Preselection tests for the full-time training

First solution. Because $-1\le x,y\le 1$, we have $(1-x^2),(1-y^2)\ge 0$. Therefore, by applying AM-GM, we obtain $$2\sqrt{(1-x^2)(1-y^2)}\le (1-x^2)+(1-y^2).$$ So, it remains to prove that $$(1-x^2)+(1-y^2)\le 2(1-x)(1-y)+1$$ which is equivalent to $$x^2+y^2-2x-2y+2xy+1\ge 0.$$ But $$x^2+y^2-2x-2y+2xy+1=(x+y-1{)}^2$$ This ends the proof. The equality holds when $1-x^2=1-y^2$ and $x+y-1=0$. This is equivalent to $x=y=\frac{1}{2}$.

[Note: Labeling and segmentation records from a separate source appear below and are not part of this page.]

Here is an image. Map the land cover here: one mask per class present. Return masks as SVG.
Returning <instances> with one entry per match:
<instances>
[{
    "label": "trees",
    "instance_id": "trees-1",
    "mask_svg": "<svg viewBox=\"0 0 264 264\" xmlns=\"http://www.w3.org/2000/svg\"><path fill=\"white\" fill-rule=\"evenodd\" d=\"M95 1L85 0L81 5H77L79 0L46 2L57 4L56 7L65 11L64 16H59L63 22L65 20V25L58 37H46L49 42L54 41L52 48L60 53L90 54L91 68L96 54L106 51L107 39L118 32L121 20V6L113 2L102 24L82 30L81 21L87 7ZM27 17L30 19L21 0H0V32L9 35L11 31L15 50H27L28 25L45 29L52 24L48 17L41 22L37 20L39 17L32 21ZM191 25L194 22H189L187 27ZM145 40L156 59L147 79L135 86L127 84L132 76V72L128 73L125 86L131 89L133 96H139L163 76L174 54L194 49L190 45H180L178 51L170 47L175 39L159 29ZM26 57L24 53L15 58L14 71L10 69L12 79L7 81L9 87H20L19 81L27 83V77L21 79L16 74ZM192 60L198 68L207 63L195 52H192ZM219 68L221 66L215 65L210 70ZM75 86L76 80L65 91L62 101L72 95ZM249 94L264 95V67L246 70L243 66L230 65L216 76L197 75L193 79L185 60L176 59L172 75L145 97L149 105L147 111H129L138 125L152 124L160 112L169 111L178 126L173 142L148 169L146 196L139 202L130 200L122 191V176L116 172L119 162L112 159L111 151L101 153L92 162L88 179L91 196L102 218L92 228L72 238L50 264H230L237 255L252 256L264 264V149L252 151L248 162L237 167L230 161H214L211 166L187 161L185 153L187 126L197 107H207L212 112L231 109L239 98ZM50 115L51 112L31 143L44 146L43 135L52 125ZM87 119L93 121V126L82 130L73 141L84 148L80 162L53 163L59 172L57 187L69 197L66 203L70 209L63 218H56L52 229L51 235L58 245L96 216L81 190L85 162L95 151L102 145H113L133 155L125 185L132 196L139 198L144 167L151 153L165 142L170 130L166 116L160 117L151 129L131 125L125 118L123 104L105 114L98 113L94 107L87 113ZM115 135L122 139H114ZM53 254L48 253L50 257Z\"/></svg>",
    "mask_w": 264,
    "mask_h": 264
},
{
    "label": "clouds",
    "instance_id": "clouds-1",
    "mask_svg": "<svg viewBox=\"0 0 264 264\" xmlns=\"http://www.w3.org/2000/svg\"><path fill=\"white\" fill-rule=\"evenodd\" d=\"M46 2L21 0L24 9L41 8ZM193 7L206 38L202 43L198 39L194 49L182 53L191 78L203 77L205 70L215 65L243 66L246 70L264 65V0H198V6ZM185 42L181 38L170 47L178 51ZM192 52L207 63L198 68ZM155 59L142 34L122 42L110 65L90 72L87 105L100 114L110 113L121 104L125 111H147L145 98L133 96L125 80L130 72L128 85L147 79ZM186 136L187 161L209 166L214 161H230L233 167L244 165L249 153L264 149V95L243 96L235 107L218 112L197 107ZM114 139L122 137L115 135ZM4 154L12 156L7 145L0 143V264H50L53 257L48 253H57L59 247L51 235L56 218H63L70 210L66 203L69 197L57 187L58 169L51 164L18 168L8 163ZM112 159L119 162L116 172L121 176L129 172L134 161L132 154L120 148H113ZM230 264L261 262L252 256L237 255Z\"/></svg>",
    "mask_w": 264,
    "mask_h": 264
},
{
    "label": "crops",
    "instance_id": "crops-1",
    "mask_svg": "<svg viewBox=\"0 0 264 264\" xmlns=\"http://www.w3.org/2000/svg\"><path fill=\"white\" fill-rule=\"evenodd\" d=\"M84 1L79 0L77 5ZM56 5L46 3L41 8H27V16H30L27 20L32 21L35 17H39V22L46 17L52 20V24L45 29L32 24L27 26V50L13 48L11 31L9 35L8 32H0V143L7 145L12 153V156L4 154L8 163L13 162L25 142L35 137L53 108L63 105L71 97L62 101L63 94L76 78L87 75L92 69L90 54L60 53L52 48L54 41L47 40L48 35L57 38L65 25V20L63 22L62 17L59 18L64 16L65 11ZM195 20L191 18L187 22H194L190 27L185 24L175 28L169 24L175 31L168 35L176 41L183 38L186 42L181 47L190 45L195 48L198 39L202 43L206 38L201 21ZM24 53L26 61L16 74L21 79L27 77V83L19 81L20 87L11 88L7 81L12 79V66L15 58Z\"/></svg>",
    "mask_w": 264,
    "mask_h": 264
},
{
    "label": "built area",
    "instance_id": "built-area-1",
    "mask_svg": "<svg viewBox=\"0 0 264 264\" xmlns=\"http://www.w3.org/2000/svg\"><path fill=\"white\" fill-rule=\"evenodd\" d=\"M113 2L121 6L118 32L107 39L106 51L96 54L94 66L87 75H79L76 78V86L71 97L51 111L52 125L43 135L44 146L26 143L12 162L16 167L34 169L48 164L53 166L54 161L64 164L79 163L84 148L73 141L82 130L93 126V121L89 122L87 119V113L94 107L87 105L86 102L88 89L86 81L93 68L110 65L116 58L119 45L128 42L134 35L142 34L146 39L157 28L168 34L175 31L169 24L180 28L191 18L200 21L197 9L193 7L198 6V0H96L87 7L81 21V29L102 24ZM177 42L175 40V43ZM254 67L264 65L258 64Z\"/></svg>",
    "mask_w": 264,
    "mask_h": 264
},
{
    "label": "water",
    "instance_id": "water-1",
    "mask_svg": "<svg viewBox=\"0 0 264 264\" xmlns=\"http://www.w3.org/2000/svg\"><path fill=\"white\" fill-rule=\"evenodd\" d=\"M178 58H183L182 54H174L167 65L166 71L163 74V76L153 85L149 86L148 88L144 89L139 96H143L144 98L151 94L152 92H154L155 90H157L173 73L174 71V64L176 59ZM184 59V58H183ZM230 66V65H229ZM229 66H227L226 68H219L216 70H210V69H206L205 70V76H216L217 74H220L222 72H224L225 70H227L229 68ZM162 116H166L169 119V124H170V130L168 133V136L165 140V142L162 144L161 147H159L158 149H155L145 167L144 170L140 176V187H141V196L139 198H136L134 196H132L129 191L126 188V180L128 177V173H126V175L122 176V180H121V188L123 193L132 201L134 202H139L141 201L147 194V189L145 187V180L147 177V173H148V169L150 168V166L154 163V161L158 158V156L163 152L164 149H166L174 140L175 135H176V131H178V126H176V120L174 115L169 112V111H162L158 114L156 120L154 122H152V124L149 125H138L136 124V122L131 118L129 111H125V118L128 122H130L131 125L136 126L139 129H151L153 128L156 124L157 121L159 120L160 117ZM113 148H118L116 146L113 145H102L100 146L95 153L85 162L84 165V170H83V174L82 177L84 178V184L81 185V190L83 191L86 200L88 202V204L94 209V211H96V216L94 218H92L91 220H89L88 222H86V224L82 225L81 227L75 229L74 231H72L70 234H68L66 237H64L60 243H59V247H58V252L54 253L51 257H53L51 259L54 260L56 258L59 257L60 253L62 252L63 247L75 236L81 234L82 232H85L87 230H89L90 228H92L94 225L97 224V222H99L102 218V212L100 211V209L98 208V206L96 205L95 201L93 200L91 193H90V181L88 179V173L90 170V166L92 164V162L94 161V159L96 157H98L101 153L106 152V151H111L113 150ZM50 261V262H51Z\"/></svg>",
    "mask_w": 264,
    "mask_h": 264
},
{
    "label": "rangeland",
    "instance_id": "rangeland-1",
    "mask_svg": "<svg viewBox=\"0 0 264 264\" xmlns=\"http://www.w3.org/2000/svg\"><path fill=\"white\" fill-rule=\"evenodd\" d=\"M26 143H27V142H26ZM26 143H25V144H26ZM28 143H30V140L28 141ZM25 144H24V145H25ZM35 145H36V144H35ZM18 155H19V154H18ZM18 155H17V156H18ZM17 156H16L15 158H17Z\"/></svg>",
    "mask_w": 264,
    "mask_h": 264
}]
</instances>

Second solution. Because $-1\le x,y\le 1$, there exist $-\frac{\pi }{2}\le \theta ,\varphi \le \frac{\pi }{2}$ such that $x=\sin \theta$ and $y=\sin \varphi$. The inequality to prove becomes $$2\cos \theta \cos \varphi \le 2(1-\sin \theta )(1-\sin \varphi )+1,$$ or, equivalently $$2[\cos (\theta +\varphi )+\sin \theta +\sin \varphi ]\le 3.$$ Using the relations $\cos (\theta +\varphi )=1-2{\sin }^2\frac{\theta +\varphi }{2}$ and $\sin \theta +\sin \varphi =2\sin \frac{\theta +\varphi }{2}\cos \frac{\theta -\varphi }{2}$, the inequality simplifies to $${\cos }^2\frac{\theta -\varphi }{2}\le 1+{\left(2\sin \frac{\theta +\varphi }{2}-\cos \frac{\theta -\varphi }{2}\right)}^2,$$ which is satisfied. The equality holds when $\theta =\varphi =\frac{\pi }{6}$, which means $x=y=\frac{1}{2}$.